Textabschnitt

Viele Zufälle lösen das Rätsel um historisches Foto aus Geislingen

Von Rosalinde Conzelmann

Dank eines Flohmarktkaufes, eines aufmerksamen Schultes und dem Internet kehrt ein über 50 Jahre altes Foto jetzt nach Geislingen zurück.

Viele Zufälle lösen das Rätsel um historisches Foto aus Geislingen

Hier ist das Schindelhaus in der Biergartenstraße 5 zu sehen, in dem die Familie Schlaich lebte. Tochter Rose wurde im Garten fotografiert. Beide Aufnahmen sind in den 1950er-Jahren entstanden.

Datensätze
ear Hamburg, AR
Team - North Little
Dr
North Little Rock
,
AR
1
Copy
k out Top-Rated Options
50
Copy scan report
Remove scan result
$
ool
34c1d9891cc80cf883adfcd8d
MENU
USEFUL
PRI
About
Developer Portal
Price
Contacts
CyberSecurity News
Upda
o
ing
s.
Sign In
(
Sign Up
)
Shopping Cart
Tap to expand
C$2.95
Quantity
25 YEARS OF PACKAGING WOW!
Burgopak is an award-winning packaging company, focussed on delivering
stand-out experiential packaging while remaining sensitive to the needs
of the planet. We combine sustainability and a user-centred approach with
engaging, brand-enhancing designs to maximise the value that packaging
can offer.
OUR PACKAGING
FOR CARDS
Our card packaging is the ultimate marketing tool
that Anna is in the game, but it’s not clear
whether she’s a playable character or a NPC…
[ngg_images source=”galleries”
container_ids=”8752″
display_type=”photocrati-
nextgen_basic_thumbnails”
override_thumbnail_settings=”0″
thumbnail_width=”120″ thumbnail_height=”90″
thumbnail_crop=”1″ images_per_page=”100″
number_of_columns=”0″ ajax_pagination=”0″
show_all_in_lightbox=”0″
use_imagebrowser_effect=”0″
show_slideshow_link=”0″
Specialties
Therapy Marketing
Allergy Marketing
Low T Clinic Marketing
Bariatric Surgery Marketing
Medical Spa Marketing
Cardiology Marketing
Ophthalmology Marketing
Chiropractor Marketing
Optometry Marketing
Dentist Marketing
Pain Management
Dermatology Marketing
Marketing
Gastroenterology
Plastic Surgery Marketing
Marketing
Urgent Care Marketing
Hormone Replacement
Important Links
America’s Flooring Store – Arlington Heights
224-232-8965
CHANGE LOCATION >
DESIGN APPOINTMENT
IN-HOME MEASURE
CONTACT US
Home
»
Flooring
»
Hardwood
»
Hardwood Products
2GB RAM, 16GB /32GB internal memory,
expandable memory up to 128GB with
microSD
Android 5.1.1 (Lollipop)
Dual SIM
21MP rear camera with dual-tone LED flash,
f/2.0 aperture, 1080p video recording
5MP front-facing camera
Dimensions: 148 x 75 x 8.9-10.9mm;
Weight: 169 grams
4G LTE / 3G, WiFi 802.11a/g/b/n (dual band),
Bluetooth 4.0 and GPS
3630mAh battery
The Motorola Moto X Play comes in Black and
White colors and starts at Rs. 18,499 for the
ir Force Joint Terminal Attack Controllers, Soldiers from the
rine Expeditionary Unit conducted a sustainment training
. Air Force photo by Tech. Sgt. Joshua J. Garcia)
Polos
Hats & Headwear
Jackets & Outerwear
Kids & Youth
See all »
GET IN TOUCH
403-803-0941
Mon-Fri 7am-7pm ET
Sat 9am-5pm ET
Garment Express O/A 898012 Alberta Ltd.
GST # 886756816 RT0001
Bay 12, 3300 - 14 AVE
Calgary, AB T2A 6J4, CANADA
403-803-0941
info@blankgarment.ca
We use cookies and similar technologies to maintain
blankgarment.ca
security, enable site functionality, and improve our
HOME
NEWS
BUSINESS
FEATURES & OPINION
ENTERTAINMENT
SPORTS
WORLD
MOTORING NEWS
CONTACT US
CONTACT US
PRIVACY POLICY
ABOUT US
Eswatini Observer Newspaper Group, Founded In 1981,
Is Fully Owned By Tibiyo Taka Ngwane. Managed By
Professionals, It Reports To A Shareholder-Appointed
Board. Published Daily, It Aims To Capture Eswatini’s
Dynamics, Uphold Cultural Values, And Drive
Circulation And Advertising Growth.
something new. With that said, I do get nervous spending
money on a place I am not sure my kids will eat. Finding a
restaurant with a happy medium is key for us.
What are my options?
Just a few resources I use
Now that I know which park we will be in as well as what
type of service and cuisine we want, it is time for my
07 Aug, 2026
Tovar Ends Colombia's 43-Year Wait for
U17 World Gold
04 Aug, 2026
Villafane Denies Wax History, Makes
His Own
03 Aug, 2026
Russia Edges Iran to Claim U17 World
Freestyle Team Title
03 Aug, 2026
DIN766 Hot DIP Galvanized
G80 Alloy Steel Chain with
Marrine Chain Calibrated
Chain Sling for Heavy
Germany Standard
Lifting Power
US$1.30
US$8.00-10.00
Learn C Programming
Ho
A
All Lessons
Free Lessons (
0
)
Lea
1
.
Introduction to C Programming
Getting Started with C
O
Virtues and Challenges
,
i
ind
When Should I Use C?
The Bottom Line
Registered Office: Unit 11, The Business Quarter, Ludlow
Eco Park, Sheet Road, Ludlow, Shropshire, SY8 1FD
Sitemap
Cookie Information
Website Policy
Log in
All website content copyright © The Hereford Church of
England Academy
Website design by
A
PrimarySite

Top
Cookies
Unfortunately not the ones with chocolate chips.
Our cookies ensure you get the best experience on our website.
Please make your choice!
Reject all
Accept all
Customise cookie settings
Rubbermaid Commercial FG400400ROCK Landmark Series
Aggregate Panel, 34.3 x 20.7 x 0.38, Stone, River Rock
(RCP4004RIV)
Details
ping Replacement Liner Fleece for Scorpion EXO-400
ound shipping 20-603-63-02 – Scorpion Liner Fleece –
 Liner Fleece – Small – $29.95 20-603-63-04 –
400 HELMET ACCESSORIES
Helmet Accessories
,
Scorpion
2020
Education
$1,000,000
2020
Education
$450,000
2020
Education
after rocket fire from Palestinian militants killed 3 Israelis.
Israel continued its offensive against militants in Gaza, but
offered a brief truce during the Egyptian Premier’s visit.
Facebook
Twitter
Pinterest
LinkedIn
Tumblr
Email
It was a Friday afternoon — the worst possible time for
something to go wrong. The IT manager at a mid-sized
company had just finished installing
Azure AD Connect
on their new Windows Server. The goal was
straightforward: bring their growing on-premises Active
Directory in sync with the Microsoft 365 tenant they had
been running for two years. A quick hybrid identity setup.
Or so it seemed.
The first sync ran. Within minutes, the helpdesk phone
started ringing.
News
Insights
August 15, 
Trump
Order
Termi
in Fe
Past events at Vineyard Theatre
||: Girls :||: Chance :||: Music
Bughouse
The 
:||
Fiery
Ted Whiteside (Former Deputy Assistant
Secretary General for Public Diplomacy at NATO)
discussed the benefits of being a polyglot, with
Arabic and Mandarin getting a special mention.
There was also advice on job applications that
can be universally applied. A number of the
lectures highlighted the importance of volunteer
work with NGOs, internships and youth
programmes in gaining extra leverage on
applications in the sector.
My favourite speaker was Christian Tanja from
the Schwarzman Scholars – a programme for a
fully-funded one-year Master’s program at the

Aufgabenstellung
An welcher Adresse stand laut dem Textabschnitt das Schindelhaus, in dem die Familie Schlaich lebte?

Deine Lösung
In der Biergartenstraße 5.